## O que fazer
No texto sobre a canção de Kurt Weill, liste, sem repetir, todas as formas de nome próprio de pessoa que aparecem na letra em alemão.

## Texto fornecido
****************
Vou fugir um pouco do assunto e colocar uma das canções mais famosas do Kurt Weill, "Die Moritat von Mackie Messer", da Ópera dos Três Vintêns, só porque eu e todo mundo a adoramos:



Und der Haifisch, der hat Zähne
Und der trägt er im Gesicht,
Und Macheath, der hat ein Messer
Doch das Messer sieht man nicht.

An 'nem schönen blauen Sonntag
Liegt ein toter Mann am Strand,
Und ein Mensch geht um die Ecke
Den man Mackie Messer nennt.

Und Schmul Meier bleibt verschwunden
Wie so mancher reiche Mann
Und sein Geld hat Mackie Messer
Dem man nichts beweisen kann.

Jenny Towler ward gefunden
Mit 'nem Messer in der Brust,
Und am Kai geht Mackie Messer
Der von allem nichts gewußt.

Und das große Feuer in Soho
Sieben Kinder und ein Greis -
In der Menge Mackie Messer, den
Man nicht fragt und der nichts weiß.

Und die minderjährige Witwe
Derer Namen jeder weiß,
Wachte auf und war geschändet -
Mackie, welches war dein Presis?

Denn die einen sind im Dunkeln
Und die andern sind im Licht
Und man sieht die im Lichte
Die im Dunkeln sieht man nicht.


Adoro! Ninguém que ouve essa música sem entender a letra imagina que é uma "Balada a um Assassino": estrofes e mais estrofes descrevendo os crimes de Mackie Messer, que continua impune... (Se alguém quiser providenciar uma tradução do original alemão, mais fiel que as versões em português e inglês que circulam pela Internet, agradeço!).
****************
## Material de origem

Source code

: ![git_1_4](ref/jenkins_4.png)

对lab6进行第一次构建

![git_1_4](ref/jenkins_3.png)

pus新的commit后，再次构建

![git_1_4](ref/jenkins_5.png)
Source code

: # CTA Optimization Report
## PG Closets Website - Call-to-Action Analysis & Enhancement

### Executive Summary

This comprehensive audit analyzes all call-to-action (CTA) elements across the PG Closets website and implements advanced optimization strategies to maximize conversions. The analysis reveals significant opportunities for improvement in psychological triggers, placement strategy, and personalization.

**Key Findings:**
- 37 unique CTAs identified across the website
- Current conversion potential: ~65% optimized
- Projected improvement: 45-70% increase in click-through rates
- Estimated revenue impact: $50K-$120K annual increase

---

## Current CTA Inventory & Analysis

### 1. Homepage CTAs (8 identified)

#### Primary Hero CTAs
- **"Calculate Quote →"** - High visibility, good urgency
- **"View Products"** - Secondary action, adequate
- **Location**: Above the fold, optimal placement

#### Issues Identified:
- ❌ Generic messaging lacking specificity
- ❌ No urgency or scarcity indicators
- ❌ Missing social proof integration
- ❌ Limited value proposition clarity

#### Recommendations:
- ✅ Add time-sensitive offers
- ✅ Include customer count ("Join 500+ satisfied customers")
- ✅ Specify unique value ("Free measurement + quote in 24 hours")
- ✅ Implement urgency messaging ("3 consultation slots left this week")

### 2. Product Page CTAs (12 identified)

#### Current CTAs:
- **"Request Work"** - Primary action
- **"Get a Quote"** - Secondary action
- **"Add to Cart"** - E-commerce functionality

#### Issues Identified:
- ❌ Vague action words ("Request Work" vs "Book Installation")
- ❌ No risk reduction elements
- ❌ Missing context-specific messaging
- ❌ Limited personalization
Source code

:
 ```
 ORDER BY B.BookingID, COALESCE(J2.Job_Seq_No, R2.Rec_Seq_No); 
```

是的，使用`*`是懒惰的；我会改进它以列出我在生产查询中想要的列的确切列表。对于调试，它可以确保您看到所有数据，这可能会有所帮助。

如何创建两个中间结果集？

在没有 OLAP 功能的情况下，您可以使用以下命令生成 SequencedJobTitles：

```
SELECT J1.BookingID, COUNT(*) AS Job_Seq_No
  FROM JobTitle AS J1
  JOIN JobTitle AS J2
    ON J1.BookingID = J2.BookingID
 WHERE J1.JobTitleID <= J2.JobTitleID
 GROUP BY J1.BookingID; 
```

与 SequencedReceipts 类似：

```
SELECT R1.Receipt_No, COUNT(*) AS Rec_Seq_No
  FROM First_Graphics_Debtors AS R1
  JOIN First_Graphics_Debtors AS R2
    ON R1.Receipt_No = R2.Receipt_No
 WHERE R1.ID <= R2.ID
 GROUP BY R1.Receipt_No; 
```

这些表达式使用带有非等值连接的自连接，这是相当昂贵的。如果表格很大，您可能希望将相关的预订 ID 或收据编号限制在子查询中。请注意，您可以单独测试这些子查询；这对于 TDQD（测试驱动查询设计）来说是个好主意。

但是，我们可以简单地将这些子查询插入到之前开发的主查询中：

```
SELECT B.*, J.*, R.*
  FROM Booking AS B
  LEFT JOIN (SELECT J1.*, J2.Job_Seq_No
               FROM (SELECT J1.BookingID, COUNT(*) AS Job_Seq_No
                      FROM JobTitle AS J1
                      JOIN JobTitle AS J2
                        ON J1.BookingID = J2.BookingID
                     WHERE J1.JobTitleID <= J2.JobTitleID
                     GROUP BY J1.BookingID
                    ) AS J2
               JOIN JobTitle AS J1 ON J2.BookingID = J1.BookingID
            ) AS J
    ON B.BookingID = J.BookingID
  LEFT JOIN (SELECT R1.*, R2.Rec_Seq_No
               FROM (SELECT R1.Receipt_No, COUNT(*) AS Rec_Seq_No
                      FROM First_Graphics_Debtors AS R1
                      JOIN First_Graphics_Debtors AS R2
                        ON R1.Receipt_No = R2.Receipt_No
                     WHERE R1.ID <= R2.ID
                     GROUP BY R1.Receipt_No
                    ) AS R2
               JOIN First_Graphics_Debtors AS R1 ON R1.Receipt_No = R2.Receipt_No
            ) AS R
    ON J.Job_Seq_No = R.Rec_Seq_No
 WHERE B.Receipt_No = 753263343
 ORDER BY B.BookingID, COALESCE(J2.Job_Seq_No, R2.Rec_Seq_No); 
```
****************
## Resolução
Macheath, Mackie Messer, Mackie, Schmul Meier, Jenny Towler